Both of these scenarios could be framed as “evidence of high variance”. Given that human societies as all levels of scale generally thrive under low-variance scenarios, it’s not surprising to see the general category of “high-variance” scenarios critiqued by the community.

duxup|6 months ago

The reasons people point to a bubble has nothing to do with who is getting paid.

seemack|6 months ago

You realize of course that you are also on HN and thus this apparent dichotomous behaviour applies to you as well? I imagine you have some reason for why it doesn't and I think you'll find that it can just as easily apply to everyone else.

j_timberlake|6 months ago

What are the odds this was upvoted to the top by OpenAI? 5 minutes of Hacker News clicks is pretty low-cost PR, and it reads exactly like PR.
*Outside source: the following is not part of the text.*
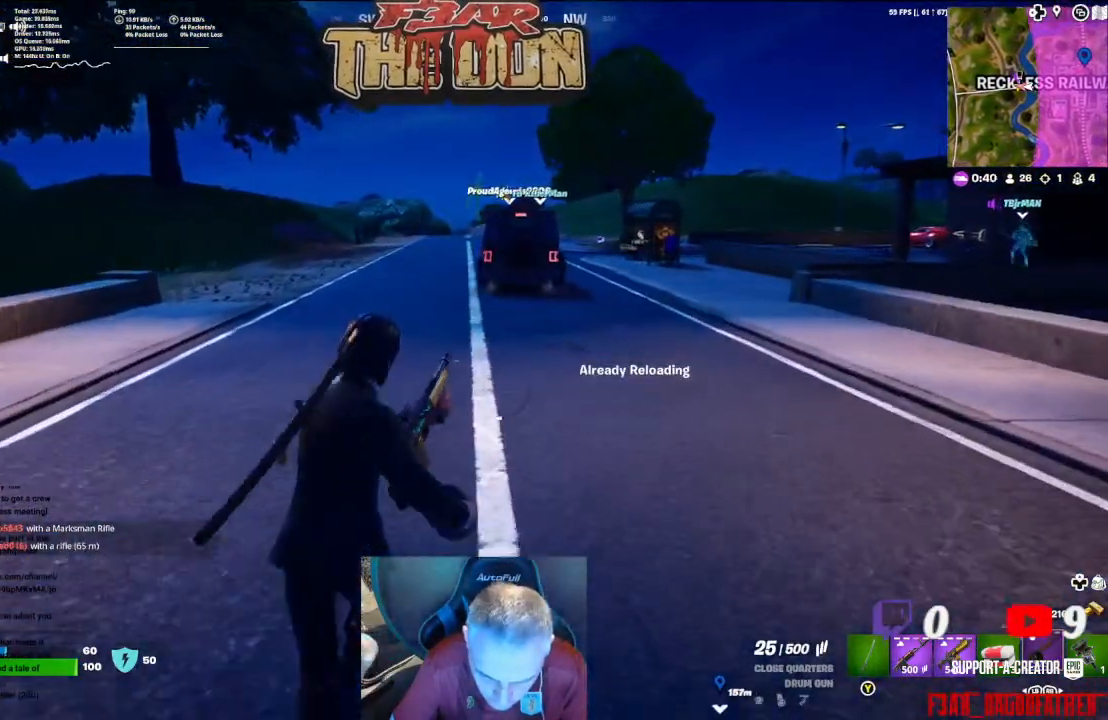
{"buttons": [], "left_stick": "up", "right_stick": "center", "events": []}
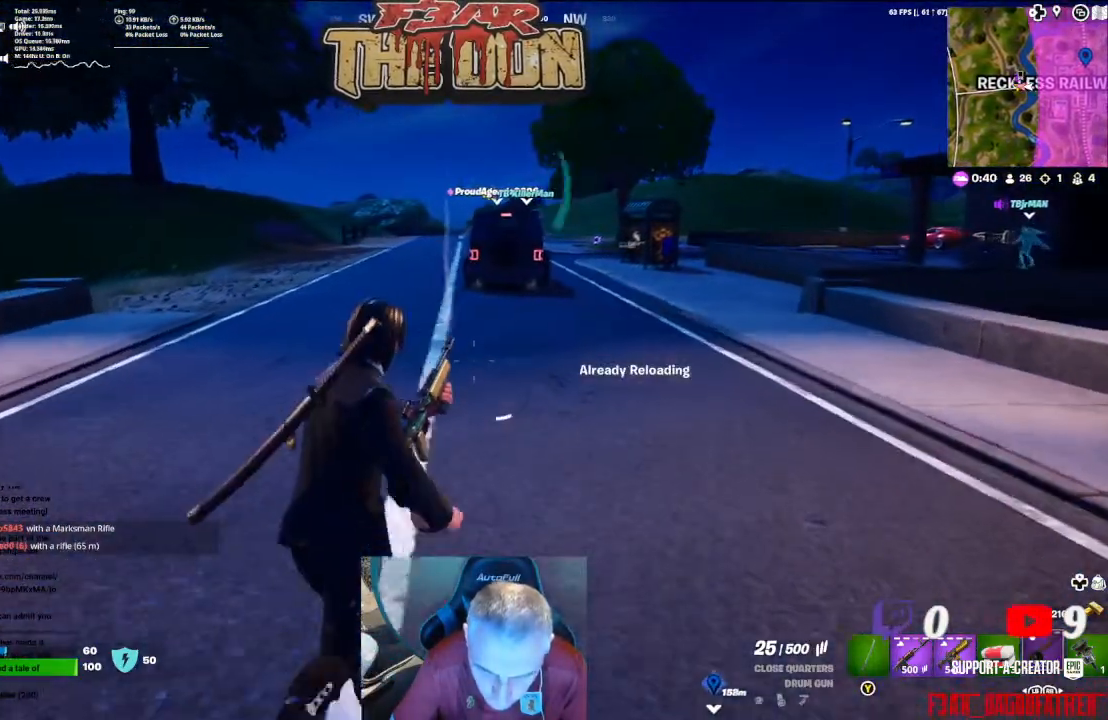
{"buttons": [], "left_stick": "up", "right_stick": "center", "events": []}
Any normal post "applauding a company" for trying to not get its employees poached would be downvoted, and all the replies are negative too.

deanmoriarty|6 months ago

While I clearly cannot control who upvotes my comments (though what you suggest seems completely nuts IMHO), I can genuinely say this is coming from an ex startup employee who has seen, and been subject to, many startup equity shenanigans (my comment history very likely touched on those over the years), so I will always applaud companies that generously compensate employees and not only senior management/investors.

Startups I worked before, who lost talent due to FAANG poaching (myself included), did not even have the business acumen to fight that, which would have been trivially possible by offering some liquidity at their “inflated” valuation. Instead, they kept those liquidity opportunities gated to senior management and investors. So I am applauding the difference in behavior here.